## Problem statement
Reproduce every one of the entries below word for word, keeping each character, quotation mark, and time unchanged.

## Extracted entries
##############################

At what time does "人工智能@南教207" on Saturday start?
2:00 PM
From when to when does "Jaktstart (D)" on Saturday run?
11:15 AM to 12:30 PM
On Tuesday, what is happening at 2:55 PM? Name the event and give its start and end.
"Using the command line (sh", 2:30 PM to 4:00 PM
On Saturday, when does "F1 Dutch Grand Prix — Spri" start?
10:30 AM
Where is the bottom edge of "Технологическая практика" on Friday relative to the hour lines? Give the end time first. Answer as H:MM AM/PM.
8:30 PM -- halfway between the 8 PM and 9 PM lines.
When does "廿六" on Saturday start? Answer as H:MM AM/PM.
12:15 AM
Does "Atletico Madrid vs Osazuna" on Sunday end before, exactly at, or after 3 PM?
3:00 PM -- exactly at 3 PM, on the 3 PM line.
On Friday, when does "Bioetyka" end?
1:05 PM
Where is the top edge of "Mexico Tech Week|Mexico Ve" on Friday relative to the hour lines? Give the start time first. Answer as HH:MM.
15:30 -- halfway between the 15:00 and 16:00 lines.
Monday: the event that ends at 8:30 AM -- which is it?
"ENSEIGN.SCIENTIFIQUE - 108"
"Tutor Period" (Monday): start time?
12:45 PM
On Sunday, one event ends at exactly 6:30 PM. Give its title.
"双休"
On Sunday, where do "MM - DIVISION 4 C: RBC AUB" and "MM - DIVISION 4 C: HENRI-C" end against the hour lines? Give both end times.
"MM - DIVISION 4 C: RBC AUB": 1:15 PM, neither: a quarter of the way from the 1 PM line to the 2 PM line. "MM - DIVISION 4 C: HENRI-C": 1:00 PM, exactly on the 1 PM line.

##############################

## Response for this exercise
At what time does "人工智能@南教207" on Saturday start?
2:00 PM
From when to when does "Jaktstart (D)" on Saturday run?
11:15 AM to 12:30 PM
On Tuesday, what is happening at 2:55 PM? Name the event and give its start and end.
"Using the command line (sh", 2:30 PM to 4:00 PM
On Saturday, when does "F1 Dutch Grand Prix — Spri" start?
10:30 AM
Where is the bottom edge of "Технологическая практика" on Friday relative to the hour lines? Give the end time first. Answer as H:MM AM/PM.
8:30 PM -- halfway between the 8 PM and 9 PM lines.
When does "廿六" on Saturday start? Answer as H:MM AM/PM.
12:15 AM
Does "Atletico Madrid vs Osazuna" on Sunday end before, exactly at, or after 3 PM?
3:00 PM -- exactly at 3 PM, on the 3 PM line.
On Friday, when does "Bioetyka" end?
1:05 PM
Where is the top edge of "Mexico Tech Week|Mexico Ve" on Friday relative to the hour lines? Give the start time first. Answer as HH:MM.
15:30 -- halfway between the 15:00 and 16:00 lines.
Monday: the event that ends at 8:30 AM -- which is it?
"ENSEIGN.SCIENTIFIQUE - 108"
"Tutor Period" (Monday): start time?
12:45 PM
On Sunday, one event ends at exactly 6:30 PM. Give its title.
"双休"
On Sunday, where do "MM - DIVISION 4 C: RBC AUB" and "MM - DIVISION 4 C: HENRI-C" end against the hour lines? Give both end times.
"MM - DIVISION 4 C: RBC AUB": 1:15 PM, neither: a quarter of the way from the 1 PM line to the 2 PM line. "MM - DIVISION 4 C: HENRI-C": 1:00 PM, exactly on the 1 PM line.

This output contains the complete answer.